═══ Extracted material ═══

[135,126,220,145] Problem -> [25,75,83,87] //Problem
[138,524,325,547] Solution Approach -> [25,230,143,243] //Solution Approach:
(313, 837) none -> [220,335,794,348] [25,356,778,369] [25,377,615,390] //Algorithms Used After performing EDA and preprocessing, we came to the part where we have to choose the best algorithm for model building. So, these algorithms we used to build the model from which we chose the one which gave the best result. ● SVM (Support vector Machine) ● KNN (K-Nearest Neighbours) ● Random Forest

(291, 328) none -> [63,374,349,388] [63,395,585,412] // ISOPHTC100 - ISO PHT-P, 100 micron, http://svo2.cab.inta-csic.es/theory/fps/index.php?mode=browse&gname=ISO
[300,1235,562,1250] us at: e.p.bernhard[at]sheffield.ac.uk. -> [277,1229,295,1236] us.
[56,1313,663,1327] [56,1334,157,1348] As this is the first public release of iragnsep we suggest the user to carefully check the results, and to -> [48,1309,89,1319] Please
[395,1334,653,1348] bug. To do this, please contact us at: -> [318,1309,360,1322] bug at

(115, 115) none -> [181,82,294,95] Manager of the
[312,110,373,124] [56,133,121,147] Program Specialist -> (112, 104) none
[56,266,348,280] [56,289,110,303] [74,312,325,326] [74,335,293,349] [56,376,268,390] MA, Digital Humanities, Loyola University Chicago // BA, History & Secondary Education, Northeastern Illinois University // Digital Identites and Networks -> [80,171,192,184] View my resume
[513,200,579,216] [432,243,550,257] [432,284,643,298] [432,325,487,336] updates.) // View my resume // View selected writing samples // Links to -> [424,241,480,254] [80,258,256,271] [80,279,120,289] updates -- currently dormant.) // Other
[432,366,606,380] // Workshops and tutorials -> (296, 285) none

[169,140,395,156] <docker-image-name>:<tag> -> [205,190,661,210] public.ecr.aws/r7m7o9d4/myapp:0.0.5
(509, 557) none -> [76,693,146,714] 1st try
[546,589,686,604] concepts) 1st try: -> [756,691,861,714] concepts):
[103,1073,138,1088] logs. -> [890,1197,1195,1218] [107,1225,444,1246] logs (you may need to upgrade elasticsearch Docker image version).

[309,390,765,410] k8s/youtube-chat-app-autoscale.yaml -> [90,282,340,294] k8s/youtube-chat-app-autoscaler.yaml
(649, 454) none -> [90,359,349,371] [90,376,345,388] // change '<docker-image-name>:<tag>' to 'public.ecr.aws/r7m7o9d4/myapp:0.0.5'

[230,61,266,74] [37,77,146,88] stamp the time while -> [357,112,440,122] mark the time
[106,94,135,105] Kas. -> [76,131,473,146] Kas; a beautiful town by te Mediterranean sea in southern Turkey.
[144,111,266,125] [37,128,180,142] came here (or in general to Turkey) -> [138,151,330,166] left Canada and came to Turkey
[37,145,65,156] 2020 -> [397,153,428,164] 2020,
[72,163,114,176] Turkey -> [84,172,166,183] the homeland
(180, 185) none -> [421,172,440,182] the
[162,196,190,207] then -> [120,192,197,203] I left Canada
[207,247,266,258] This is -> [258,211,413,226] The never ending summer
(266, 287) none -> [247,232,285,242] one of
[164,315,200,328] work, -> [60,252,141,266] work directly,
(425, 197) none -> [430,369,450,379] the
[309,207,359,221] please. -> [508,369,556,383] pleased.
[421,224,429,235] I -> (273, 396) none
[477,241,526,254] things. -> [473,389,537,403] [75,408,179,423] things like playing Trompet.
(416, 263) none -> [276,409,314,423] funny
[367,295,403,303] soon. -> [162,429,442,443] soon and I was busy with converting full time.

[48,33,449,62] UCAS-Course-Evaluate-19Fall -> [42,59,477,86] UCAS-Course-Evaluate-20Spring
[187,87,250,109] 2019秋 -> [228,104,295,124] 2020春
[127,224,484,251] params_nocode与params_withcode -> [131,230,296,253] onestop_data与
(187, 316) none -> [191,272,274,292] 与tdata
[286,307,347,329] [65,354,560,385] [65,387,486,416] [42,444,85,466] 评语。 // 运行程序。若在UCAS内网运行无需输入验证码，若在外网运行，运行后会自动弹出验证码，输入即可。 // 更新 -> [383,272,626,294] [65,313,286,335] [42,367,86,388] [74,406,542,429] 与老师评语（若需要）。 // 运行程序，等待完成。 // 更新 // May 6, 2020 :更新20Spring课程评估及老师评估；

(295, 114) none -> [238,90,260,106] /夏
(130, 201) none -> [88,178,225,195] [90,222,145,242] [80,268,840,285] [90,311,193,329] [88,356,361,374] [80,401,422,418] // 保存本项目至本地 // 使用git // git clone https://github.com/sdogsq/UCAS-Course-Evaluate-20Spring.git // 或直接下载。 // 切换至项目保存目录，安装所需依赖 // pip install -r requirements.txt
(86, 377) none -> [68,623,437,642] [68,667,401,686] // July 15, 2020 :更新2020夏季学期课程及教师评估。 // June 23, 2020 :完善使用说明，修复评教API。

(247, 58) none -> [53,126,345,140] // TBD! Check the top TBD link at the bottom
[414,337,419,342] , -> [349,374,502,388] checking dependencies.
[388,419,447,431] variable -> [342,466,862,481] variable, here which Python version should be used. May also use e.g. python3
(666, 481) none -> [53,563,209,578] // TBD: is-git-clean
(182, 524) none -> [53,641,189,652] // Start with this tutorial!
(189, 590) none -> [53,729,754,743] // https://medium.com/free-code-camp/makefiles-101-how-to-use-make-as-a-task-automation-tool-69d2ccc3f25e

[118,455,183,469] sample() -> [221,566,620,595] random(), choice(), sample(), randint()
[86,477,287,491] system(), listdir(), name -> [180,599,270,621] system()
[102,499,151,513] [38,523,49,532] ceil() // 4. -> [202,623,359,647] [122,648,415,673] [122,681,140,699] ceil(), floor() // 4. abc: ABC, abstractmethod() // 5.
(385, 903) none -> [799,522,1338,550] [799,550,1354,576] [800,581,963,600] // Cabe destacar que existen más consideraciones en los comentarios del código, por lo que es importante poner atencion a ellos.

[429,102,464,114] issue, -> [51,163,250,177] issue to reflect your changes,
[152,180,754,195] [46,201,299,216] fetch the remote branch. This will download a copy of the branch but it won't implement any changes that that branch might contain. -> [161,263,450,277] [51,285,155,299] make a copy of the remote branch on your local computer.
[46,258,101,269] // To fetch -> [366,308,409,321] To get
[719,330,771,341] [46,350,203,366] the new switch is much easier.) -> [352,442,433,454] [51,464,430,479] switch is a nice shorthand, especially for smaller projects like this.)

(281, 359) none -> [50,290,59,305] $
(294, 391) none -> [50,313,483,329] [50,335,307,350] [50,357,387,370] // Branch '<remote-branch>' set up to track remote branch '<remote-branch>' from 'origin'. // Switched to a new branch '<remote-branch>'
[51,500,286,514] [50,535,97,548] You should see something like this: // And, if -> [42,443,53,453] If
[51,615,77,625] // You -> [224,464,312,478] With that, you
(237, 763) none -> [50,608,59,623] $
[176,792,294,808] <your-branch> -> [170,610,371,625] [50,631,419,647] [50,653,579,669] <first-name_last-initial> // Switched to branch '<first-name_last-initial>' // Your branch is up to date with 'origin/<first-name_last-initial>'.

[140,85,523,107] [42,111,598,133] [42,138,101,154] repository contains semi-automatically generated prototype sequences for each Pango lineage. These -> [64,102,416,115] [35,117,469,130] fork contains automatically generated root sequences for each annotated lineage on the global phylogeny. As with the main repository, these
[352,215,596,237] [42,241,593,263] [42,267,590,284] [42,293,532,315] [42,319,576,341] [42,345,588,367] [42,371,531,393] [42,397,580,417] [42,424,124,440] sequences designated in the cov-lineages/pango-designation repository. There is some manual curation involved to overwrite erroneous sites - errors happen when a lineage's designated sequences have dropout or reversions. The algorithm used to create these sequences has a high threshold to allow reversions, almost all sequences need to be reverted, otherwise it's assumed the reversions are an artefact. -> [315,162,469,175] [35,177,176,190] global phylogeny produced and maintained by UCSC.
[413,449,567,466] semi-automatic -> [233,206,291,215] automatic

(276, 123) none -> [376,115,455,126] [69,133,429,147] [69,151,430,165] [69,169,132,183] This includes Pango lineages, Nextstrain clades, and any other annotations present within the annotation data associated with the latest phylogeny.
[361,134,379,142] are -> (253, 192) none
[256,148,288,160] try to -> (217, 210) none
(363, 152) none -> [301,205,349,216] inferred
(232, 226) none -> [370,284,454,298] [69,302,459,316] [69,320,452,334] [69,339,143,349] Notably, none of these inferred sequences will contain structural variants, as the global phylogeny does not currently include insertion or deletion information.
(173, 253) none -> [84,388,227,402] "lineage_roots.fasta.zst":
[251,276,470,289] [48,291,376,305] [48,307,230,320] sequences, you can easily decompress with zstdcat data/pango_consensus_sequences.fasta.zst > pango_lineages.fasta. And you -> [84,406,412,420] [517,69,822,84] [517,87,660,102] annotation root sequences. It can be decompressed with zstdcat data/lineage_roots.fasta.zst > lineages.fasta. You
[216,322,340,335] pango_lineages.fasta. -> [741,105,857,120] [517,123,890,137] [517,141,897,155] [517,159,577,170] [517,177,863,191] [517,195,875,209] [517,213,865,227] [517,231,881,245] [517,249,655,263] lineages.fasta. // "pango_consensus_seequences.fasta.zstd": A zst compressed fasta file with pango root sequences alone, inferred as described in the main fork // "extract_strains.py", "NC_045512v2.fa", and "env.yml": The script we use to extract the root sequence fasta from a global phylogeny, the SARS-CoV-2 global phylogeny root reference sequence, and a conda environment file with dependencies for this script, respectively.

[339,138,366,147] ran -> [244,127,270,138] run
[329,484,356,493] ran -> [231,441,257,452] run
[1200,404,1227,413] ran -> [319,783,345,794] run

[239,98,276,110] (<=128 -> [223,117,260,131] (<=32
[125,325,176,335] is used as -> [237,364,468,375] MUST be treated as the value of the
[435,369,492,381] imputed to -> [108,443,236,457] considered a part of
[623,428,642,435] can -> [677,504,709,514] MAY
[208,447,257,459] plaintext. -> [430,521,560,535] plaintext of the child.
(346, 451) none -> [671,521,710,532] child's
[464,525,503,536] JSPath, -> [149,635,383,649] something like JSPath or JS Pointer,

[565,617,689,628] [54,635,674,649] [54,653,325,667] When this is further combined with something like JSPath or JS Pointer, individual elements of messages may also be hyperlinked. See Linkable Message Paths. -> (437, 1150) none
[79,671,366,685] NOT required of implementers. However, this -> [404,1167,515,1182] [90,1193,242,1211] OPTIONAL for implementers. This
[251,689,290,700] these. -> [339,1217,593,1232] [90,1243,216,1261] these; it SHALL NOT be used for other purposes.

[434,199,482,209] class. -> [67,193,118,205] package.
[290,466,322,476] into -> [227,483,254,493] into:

═══

Problem statement - Tally the lines of the data that contain the string "origin" and report the total alone.

Task solution - 2